If we observe what happened after the RWS became popular and we contrast it with what has happened to the Marseille tarot, that difference of ethos starts to emerge. For example, the post-RWS "star" is a symbol that stands for something other than a heavenly body. Once we are there, any star will do. Year after year, we see a proliferation of new decks in which the star-as-symbol takes new and different visual incarnations without stopping to clearly describe what The Star card symbolizes.
Within the Marseille tradition, The Star is that precise image of a naked woman pouring water "Ã la belle etoile" (under the night's sky). If we were to modify the image we would be stepping outside the lexicon of the Marseille tarot. I am using here the word "lexicon" with a precise intention, as the main characteristic of the Marseille tarot ethos, the only one on which all the commentators agree, is that we are in the presence of a visual language.

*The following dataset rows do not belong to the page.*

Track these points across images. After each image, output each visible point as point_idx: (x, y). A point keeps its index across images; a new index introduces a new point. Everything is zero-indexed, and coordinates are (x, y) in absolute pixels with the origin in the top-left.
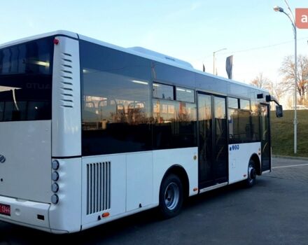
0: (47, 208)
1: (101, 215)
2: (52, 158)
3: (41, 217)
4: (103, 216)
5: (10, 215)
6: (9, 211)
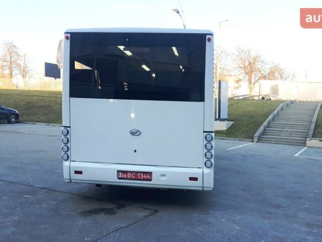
2: (204, 132)
5: (151, 180)
6: (149, 177)
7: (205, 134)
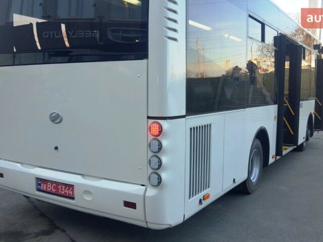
0: (142, 193)
1: (202, 198)
2: (149, 118)
3: (130, 205)
4: (204, 199)
5: (73, 198)
6: (71, 192)
7: (151, 121)
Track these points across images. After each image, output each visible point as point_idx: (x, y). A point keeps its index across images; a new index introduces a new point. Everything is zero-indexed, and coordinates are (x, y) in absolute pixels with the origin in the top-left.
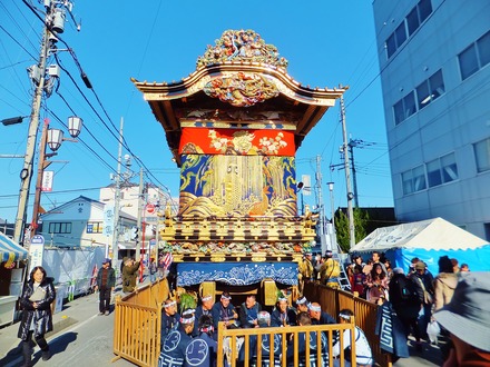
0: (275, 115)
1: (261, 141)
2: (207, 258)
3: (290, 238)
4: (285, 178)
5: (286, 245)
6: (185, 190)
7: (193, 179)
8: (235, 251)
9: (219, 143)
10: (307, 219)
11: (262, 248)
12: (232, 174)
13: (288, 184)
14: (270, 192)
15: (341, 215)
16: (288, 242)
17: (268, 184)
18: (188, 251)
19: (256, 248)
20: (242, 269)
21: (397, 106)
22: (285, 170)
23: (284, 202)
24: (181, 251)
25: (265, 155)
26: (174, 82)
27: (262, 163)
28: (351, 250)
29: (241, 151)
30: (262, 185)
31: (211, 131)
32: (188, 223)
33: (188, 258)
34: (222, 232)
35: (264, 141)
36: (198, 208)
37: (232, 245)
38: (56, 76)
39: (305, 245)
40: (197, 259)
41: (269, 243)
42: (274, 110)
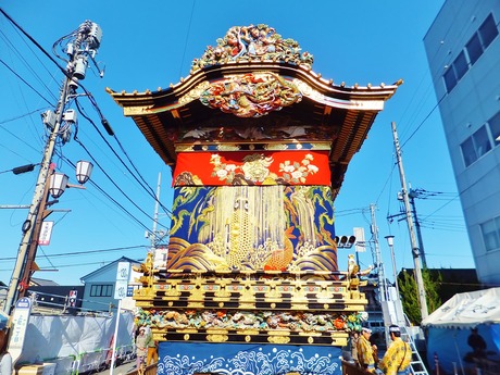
0: (300, 131)
1: (282, 165)
2: (201, 336)
3: (326, 307)
4: (317, 216)
5: (322, 318)
6: (176, 235)
7: (187, 219)
8: (242, 326)
9: (224, 171)
10: (353, 276)
11: (283, 321)
12: (241, 212)
13: (322, 224)
14: (296, 237)
15: (407, 276)
16: (324, 313)
17: (292, 224)
18: (173, 324)
19: (274, 321)
20: (252, 353)
21: (465, 146)
22: (317, 204)
23: (317, 251)
24: (164, 324)
25: (287, 185)
26: (159, 89)
27: (283, 195)
28: (425, 322)
29: (254, 180)
30: (283, 226)
31: (214, 156)
32: (174, 282)
33: (173, 335)
34: (222, 295)
35: (286, 167)
36: (192, 260)
37: (238, 316)
38: (72, 121)
39: (352, 318)
40: (187, 337)
41: (294, 313)
42: (299, 125)
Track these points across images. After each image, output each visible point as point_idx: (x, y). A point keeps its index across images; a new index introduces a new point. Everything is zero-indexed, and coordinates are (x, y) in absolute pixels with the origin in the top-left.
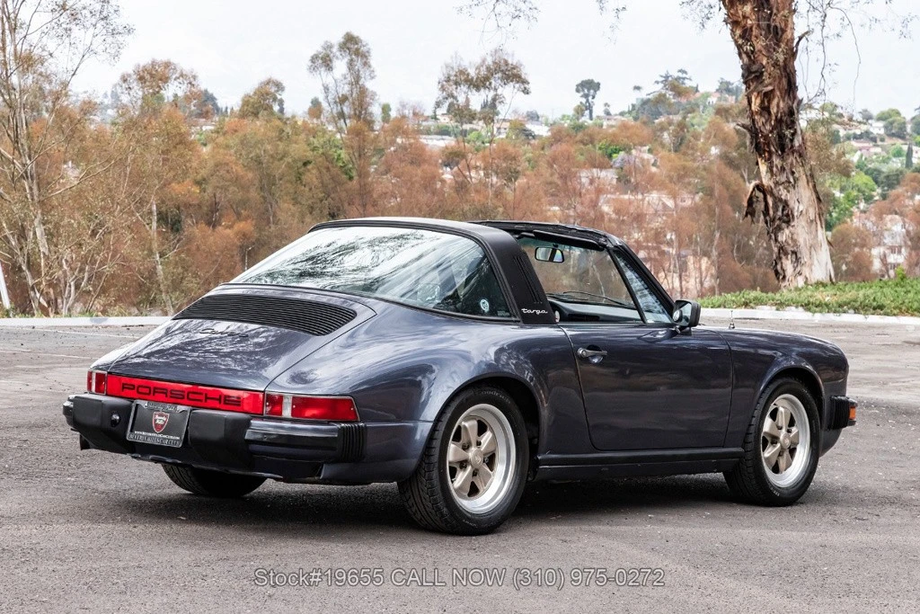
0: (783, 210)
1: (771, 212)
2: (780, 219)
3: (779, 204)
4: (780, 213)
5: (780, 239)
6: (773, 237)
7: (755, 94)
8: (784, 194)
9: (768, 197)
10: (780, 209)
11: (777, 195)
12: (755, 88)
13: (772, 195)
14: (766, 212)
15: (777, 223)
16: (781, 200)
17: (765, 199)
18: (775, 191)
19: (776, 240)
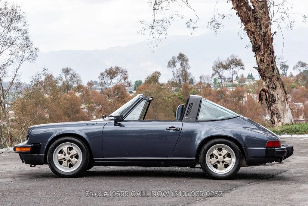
0: (272, 98)
1: (268, 99)
2: (271, 101)
3: (270, 96)
4: (271, 99)
5: (271, 109)
6: (269, 108)
7: (258, 56)
8: (272, 92)
9: (267, 93)
10: (271, 98)
11: (269, 92)
12: (258, 53)
13: (268, 93)
14: (266, 100)
15: (270, 103)
16: (271, 94)
17: (266, 95)
18: (268, 91)
19: (270, 109)
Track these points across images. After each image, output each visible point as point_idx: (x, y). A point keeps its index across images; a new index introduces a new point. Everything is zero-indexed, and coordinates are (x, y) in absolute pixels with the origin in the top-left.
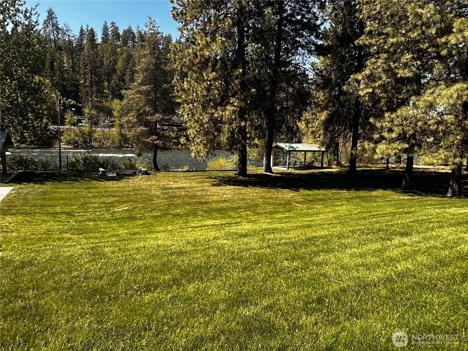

It could be argued that all tarots are a visual language, but here we are talking about a language that requires no (symbolic) interpretation, as it manifests through direct comprehension, pretty much like street signs.
For example, we often hear or read how The Star card represents "hope". But hope is an abstract notion. In the Marseille tarot, Lestoile give us the experience of being naked (exposed) kneeling down (surrendered) pouring water (releasing, dropping, giving). The whole image amounts to a feeling of abandonment that we feel in our bodies, not with our heads, and therefore is physical, not intellectual.
If we were to modify the image we see in Arcane 17, switching it for whatever tickles our fancy, we won't experience these feelings. More important, once the image has been modified we won't be able to map its similarities with Temperance, an image in which a (winged) woman stands, holding the same vases we see in The Star. If we were to choose a different image for Temperance, we wouldn't be able to see these vases she is holding in the two twins embracing under The Sun. These twins can be mapped into the dogs we see in The Moon, the two minions in The Devil, the two persons falling from The Tower, or the two acolytes kneeling before The Pope.
If we change one image, the language collapses.
The commentators of the Marseille tradition (Marteau, Unger, Flornoy, Camoin, Jodorowsky, et. al) agree in a few directions:
- Regard the trumps as a whole, not as a series of individual images.
- Pay attention to the characters' gestures and glances.
In the Marseille tarot the gestures of the characters we see in the cards aren't independent occurrences. We see these gestures, details and elements, repeated from card to card in consistent patterns. The Marseille tarot is a tool for experience. In a sense, we could speak here of a kind of visual magic, based on two traditional strategies:
- Visual similarity
- Visual proximity
The Marseille tarot "spells" ideas by presenting us with the recurrence of signs. Elements that look the same are thought to be conceptually related. Elements that occupy the same position in the cards are thought to be conceptually related.
An additional direction which I personally find worth exploring but that has received very little attention is wordplay. Tchalai Unger writes about it with some detail, showing us how LE MAT (another name for The Fool) is a word that suggests "fool" but also "mast", "matte" and death (as in "check mate"). Jodorowsky also points out how some of the trumps names are actual puns, like LE PENDU, which in French can be heard equally as "the hanged one" or "hard bread."
Once we consider wordplay, we open a door to a rich French tradition of both verbal and visual punning that would take us far back, to Rabelais, Rene Marot, medieval heraldry and all of their successive heirs: Gerard de Nerval, Jean-Pierre Brisset, Alfred Jarry, Raymond Roussel, the Surrealists, the Oulipians, and also esoteric writers like Grasset de Orcet, Rene Guenon and the mythical Fulcanelli. All of them were very much aware of the nature of wordplay as an engine for meditation and thought. Understood within that lineage, the Marseille tarot becomes a tool to unlock the mind to the multiversality of signs.